** WHAT TO DO **
An exact copy of the entries below is required, with all pictures removed.
---*---
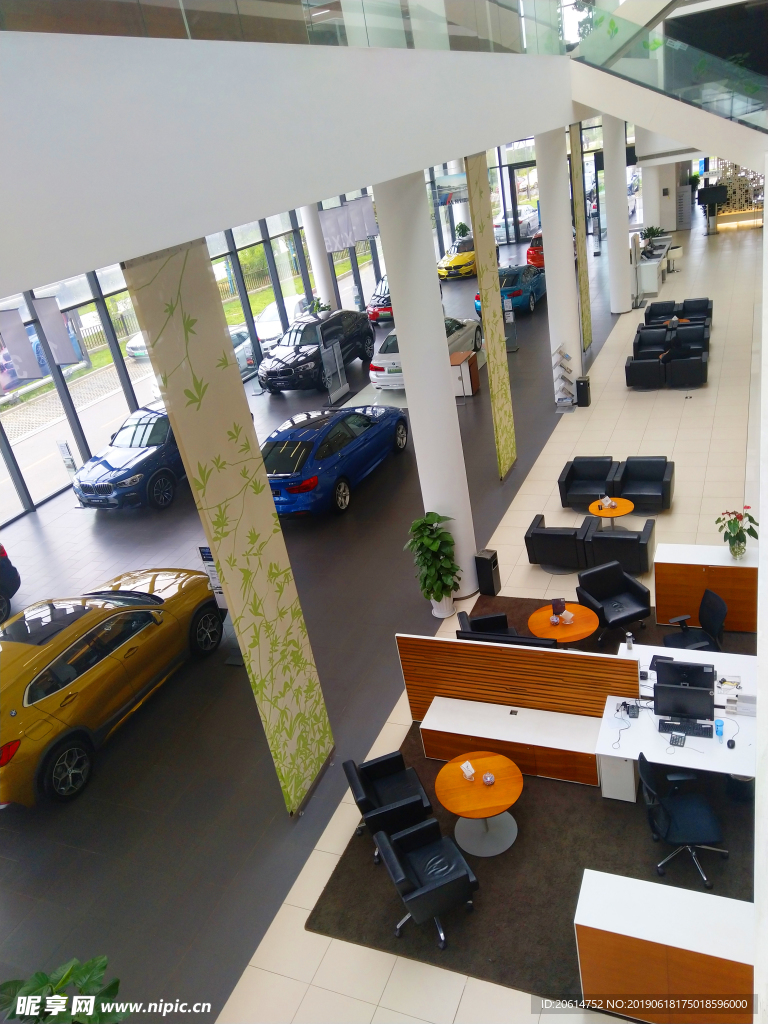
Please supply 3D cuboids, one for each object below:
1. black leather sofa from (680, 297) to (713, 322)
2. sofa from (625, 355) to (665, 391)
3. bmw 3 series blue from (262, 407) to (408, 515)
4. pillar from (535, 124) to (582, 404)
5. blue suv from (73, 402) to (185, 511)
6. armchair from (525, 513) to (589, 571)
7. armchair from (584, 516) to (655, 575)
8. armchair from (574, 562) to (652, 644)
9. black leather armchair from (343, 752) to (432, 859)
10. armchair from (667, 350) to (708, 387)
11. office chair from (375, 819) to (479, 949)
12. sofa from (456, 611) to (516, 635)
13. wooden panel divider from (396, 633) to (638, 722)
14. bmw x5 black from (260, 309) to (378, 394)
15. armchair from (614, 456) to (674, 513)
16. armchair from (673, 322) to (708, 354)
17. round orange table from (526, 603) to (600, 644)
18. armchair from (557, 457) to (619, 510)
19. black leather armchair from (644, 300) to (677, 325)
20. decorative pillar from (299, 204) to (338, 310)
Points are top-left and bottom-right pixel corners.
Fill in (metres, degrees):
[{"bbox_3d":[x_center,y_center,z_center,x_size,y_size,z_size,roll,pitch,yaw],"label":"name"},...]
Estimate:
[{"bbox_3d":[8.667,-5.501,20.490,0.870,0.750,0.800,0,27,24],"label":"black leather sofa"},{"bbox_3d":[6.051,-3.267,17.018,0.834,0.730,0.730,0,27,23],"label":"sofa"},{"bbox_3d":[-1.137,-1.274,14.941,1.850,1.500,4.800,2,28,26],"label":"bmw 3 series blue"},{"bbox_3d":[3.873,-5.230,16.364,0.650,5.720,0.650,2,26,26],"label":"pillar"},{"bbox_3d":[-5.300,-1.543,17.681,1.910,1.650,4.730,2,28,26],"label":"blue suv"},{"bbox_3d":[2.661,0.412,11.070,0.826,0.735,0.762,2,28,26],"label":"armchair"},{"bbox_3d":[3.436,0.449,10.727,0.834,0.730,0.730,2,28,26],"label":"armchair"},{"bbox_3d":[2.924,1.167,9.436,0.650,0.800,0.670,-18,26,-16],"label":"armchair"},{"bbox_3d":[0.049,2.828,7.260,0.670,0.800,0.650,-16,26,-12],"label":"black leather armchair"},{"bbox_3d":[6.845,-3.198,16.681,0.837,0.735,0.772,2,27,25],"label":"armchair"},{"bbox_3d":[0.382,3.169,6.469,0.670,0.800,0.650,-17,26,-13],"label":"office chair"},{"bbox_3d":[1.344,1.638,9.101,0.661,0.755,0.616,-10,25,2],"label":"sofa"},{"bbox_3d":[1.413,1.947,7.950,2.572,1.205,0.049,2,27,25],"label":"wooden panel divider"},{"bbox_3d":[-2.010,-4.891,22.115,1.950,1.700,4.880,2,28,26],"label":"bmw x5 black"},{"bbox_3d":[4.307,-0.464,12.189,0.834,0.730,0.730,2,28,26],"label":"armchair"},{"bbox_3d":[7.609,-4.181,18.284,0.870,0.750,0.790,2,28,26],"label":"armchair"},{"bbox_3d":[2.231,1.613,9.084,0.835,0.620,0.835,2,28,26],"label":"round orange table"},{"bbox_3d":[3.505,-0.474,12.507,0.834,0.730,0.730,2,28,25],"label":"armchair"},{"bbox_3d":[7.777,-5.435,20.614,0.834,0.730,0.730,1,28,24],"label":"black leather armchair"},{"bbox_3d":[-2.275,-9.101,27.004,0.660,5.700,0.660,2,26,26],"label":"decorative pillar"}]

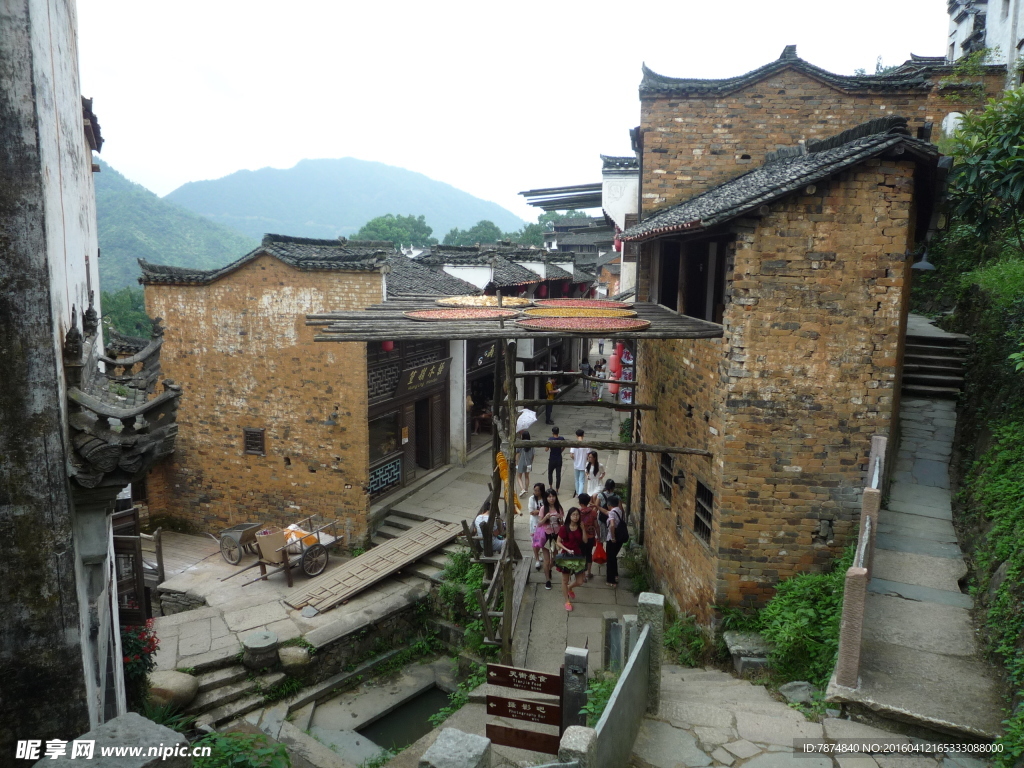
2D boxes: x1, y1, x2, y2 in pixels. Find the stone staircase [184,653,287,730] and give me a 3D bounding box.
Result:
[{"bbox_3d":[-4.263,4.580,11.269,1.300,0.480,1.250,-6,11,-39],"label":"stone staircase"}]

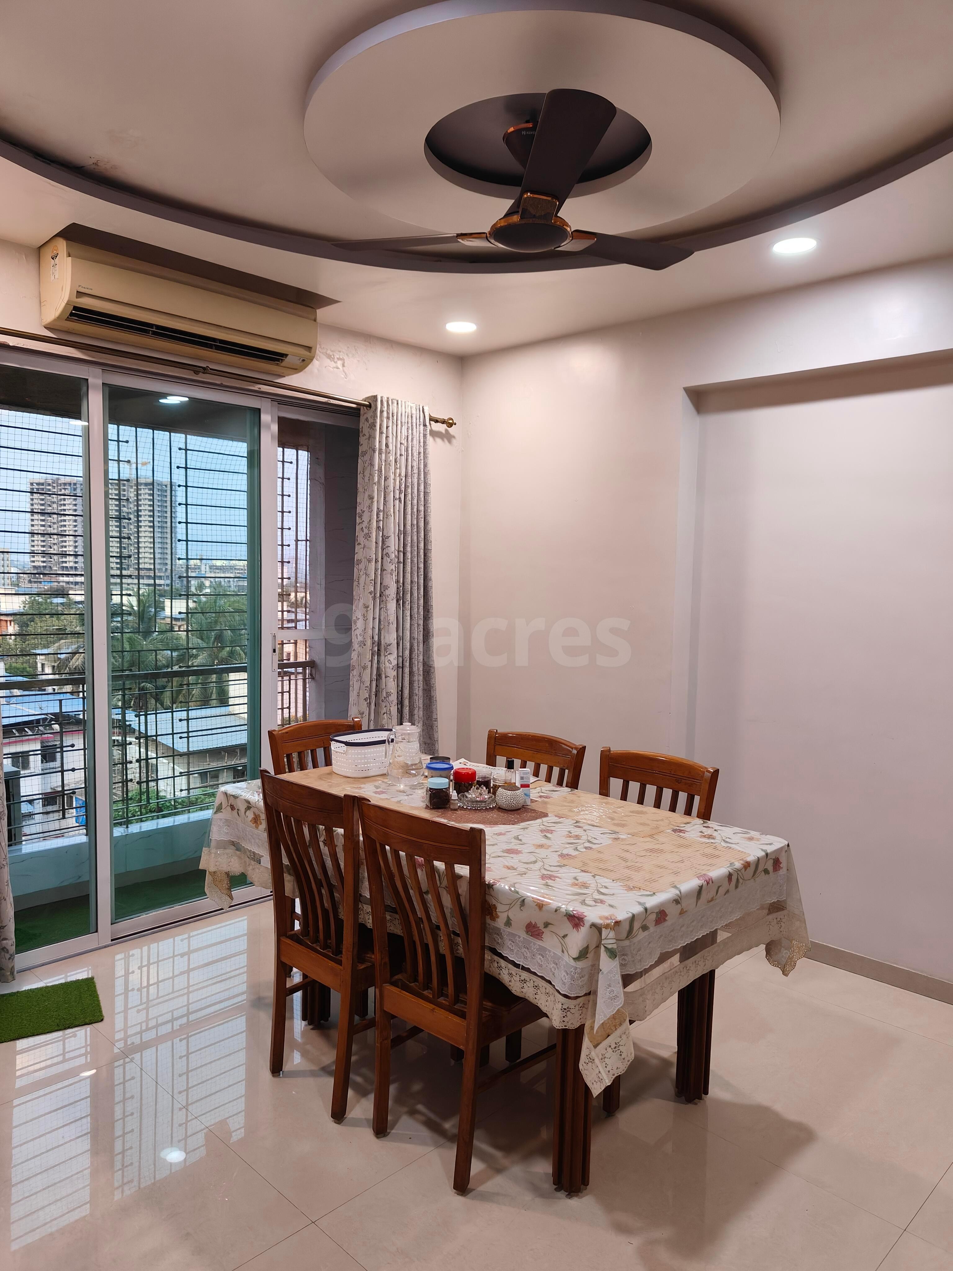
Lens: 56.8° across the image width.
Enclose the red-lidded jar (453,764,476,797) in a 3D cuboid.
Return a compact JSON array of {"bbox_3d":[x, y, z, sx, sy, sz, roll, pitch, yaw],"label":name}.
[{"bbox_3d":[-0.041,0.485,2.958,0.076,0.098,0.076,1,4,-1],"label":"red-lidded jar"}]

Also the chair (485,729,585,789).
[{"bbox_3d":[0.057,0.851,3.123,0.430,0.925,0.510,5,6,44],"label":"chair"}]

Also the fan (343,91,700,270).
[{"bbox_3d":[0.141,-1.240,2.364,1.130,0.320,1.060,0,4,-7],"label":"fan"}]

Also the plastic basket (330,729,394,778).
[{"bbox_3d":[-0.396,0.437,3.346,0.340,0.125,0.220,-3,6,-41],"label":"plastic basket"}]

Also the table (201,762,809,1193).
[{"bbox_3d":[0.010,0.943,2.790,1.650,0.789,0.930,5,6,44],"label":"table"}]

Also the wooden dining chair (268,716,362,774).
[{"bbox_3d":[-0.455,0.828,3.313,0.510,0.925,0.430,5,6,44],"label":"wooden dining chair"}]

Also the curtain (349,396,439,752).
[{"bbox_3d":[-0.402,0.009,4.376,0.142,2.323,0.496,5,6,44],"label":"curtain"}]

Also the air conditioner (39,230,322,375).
---*---
** ANSWER TO THIS EXERCISE **
Please supply 3D cuboids, one for each object below:
1. black leather sofa from (680, 297) to (713, 322)
2. sofa from (625, 355) to (665, 391)
3. bmw 3 series blue from (262, 407) to (408, 515)
4. pillar from (535, 124) to (582, 404)
5. blue suv from (73, 402) to (185, 511)
6. armchair from (525, 513) to (589, 571)
7. armchair from (584, 516) to (655, 575)
8. armchair from (574, 562) to (652, 644)
9. black leather armchair from (343, 752) to (432, 859)
10. armchair from (667, 350) to (708, 387)
11. office chair from (375, 819) to (479, 949)
12. sofa from (456, 611) to (516, 635)
13. wooden panel divider from (396, 633) to (638, 722)
14. bmw x5 black from (260, 309) to (378, 394)
15. armchair from (614, 456) to (674, 513)
16. armchair from (673, 322) to (708, 354)
17. round orange table from (526, 603) to (600, 644)
18. armchair from (557, 457) to (619, 510)
19. black leather armchair from (644, 300) to (677, 325)
20. decorative pillar from (299, 204) to (338, 310)
Points are top-left and bottom-right pixel corners.
Fill in (metres, degrees):
[{"bbox_3d":[x_center,y_center,z_center,x_size,y_size,z_size,roll,pitch,yaw],"label":"name"},...]
Estimate:
[{"bbox_3d":[8.667,-5.501,20.490,0.870,0.750,0.800,0,27,24],"label":"black leather sofa"},{"bbox_3d":[6.051,-3.267,17.018,0.834,0.730,0.730,0,27,23],"label":"sofa"},{"bbox_3d":[-1.137,-1.274,14.941,1.850,1.500,4.800,2,28,26],"label":"bmw 3 series blue"},{"bbox_3d":[3.873,-5.230,16.364,0.650,5.720,0.650,2,26,26],"label":"pillar"},{"bbox_3d":[-5.300,-1.543,17.681,1.910,1.650,4.730,2,28,26],"label":"blue suv"},{"bbox_3d":[2.661,0.412,11.070,0.826,0.735,0.762,2,28,26],"label":"armchair"},{"bbox_3d":[3.436,0.449,10.727,0.834,0.730,0.730,2,28,26],"label":"armchair"},{"bbox_3d":[2.924,1.167,9.436,0.650,0.800,0.670,-18,26,-16],"label":"armchair"},{"bbox_3d":[0.049,2.828,7.260,0.670,0.800,0.650,-16,26,-12],"label":"black leather armchair"},{"bbox_3d":[6.845,-3.198,16.681,0.837,0.735,0.772,2,27,25],"label":"armchair"},{"bbox_3d":[0.382,3.169,6.469,0.670,0.800,0.650,-17,26,-13],"label":"office chair"},{"bbox_3d":[1.344,1.638,9.101,0.661,0.755,0.616,-10,25,2],"label":"sofa"},{"bbox_3d":[1.413,1.947,7.950,2.572,1.205,0.049,2,27,25],"label":"wooden panel divider"},{"bbox_3d":[-2.010,-4.891,22.115,1.950,1.700,4.880,2,28,26],"label":"bmw x5 black"},{"bbox_3d":[4.307,-0.464,12.189,0.834,0.730,0.730,2,28,26],"label":"armchair"},{"bbox_3d":[7.609,-4.181,18.284,0.870,0.750,0.790,2,28,26],"label":"armchair"},{"bbox_3d":[2.231,1.613,9.084,0.835,0.620,0.835,2,28,26],"label":"round orange table"},{"bbox_3d":[3.505,-0.474,12.507,0.834,0.730,0.730,2,28,25],"label":"armchair"},{"bbox_3d":[7.777,-5.435,20.614,0.834,0.730,0.730,1,28,24],"label":"black leather armchair"},{"bbox_3d":[-2.275,-9.101,27.004,0.660,5.700,0.660,2,26,26],"label":"decorative pillar"}]

2D boxes: x1, y1, x2, y2 in pixels. Find the stone staircase [184,653,287,730] and give me a 3D bounding box.
Result:
[{"bbox_3d":[-4.263,4.580,11.269,1.300,0.480,1.250,-6,11,-39],"label":"stone staircase"}]

Lens: 56.8° across the image width.
Enclose the red-lidded jar (453,764,476,797) in a 3D cuboid.
Return a compact JSON array of {"bbox_3d":[x, y, z, sx, sy, sz, roll, pitch, yaw],"label":name}.
[{"bbox_3d":[-0.041,0.485,2.958,0.076,0.098,0.076,1,4,-1],"label":"red-lidded jar"}]

Also the chair (485,729,585,789).
[{"bbox_3d":[0.057,0.851,3.123,0.430,0.925,0.510,5,6,44],"label":"chair"}]

Also the fan (343,91,700,270).
[{"bbox_3d":[0.141,-1.240,2.364,1.130,0.320,1.060,0,4,-7],"label":"fan"}]

Also the plastic basket (330,729,394,778).
[{"bbox_3d":[-0.396,0.437,3.346,0.340,0.125,0.220,-3,6,-41],"label":"plastic basket"}]

Also the table (201,762,809,1193).
[{"bbox_3d":[0.010,0.943,2.790,1.650,0.789,0.930,5,6,44],"label":"table"}]

Also the wooden dining chair (268,716,362,774).
[{"bbox_3d":[-0.455,0.828,3.313,0.510,0.925,0.430,5,6,44],"label":"wooden dining chair"}]

Also the curtain (349,396,439,752).
[{"bbox_3d":[-0.402,0.009,4.376,0.142,2.323,0.496,5,6,44],"label":"curtain"}]

Also the air conditioner (39,230,322,375).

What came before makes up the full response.